Angeklagter: "Stehe zu meinen Fehlern"
"Ich stehe zu meinen Fehlern", sagte der körperlich schmächtige 15-Jährige, der mit schulterlangen schwarzen Haaren und in einem hellblauen Hemd die Fragen des vorsitzenden Richters beantwortete.
"Wir haben es ungeachtet des kindlichen Angeklagten mit einer sehr, sehr hohen Gewaltbereitschaft zu tun", betonte der Staatsanwalt. Der damals 14-Jährige, dessen Eltern keine streng gläubigen Muslime sind, hätte sich im vergangenen Sommer über TikTok radikalisiert.

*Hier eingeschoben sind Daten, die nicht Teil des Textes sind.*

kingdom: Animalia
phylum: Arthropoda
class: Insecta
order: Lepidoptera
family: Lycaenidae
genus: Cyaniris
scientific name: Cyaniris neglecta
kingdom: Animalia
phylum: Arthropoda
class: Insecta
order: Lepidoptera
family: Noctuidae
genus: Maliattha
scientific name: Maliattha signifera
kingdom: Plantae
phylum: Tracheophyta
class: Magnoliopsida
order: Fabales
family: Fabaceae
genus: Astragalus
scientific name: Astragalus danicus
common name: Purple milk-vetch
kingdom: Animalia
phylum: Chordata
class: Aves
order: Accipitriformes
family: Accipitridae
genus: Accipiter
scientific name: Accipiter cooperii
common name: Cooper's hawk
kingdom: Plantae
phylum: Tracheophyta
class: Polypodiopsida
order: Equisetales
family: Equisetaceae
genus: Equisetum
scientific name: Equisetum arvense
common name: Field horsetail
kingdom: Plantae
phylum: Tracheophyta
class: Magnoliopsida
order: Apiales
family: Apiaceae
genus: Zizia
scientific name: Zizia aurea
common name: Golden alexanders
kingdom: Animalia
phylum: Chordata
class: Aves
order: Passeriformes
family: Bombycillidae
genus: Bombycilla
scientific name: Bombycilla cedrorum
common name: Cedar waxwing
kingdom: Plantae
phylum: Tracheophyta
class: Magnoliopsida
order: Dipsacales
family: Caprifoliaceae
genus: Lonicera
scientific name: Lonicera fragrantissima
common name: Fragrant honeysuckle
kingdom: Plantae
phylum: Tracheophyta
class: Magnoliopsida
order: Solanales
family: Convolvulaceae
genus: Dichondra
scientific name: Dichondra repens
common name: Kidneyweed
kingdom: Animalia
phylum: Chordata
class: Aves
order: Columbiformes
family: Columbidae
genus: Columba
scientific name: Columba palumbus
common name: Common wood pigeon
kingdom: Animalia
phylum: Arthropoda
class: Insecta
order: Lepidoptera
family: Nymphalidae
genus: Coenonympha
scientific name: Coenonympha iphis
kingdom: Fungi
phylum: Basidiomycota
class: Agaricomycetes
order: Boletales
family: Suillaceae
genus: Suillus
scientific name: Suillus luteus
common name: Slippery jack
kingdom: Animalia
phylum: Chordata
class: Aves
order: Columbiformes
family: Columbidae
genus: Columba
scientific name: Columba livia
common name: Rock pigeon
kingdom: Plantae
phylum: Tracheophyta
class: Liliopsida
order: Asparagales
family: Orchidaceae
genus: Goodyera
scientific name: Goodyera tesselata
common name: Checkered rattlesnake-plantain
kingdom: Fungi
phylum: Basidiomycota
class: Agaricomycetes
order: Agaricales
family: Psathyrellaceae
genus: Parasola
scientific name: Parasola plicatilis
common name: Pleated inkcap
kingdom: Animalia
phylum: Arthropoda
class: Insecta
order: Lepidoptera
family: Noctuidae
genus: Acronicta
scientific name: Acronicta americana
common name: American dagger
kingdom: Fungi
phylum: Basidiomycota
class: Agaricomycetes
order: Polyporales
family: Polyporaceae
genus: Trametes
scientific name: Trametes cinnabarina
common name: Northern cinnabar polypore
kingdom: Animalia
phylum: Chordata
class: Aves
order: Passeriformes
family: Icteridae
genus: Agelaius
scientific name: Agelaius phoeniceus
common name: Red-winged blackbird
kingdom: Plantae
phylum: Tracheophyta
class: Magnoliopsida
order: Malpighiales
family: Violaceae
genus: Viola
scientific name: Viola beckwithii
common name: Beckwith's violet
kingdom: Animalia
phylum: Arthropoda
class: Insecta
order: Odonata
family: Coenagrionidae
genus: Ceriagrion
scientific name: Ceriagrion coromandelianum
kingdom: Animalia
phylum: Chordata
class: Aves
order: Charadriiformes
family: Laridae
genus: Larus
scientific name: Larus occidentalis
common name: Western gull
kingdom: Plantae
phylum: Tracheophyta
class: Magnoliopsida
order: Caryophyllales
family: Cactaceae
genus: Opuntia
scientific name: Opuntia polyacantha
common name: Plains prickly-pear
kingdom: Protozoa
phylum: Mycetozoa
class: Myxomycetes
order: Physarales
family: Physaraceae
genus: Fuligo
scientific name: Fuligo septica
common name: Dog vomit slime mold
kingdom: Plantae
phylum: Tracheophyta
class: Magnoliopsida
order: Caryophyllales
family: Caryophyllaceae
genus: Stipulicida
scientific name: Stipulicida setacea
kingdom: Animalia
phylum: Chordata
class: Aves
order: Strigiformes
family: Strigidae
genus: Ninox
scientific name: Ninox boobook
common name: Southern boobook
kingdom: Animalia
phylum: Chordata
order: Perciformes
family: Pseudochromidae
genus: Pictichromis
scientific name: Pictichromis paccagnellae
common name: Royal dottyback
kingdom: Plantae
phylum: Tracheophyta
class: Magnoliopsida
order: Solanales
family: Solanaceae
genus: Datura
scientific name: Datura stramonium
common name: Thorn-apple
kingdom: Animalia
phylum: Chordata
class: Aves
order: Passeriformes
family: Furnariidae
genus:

Der Staatsanwalt sprach in diesem Zusammenhang von einem "traurigen Beispiel für Online-Radikalisierung, wie sie im Buche steht".
Schüler bestellte im Herbst 2024 Schusswaffe im Internet
Nachdem er sich dem IS zugewandt und im Internet eine Anleitung zum Bombenbauen gefunden und dazu handschriftliche Notizen angefertigt hatte, bestellte sich der Bursch im November 2024 über eine deutsche Online-Börse eine Schusswaffe. Konkret wollte er eine Glock 17 oder eine Glock 19 besitzen. "Die ist Gott sei Dank nicht geliefert worden", führte der Staatsanwalt aus.
Aufgrund dessen hätte der Angeklagte im Jänner den geänderten Plan gefasst, einem Verkehrspolizisten die Dienstwaffe zu entreißen und den Beamten mit einem Messer zu erstechen.
Der Schüler hatte laut Anklage zu Hause mehrere Kampfmesser liegen, die zu besorgen offenbar kein schwieriges Unterfangen war. Mit der Waffe des getöteten Polizisten wollte der Bursch laut Anklage Passanten bzw. Ungläubige töten.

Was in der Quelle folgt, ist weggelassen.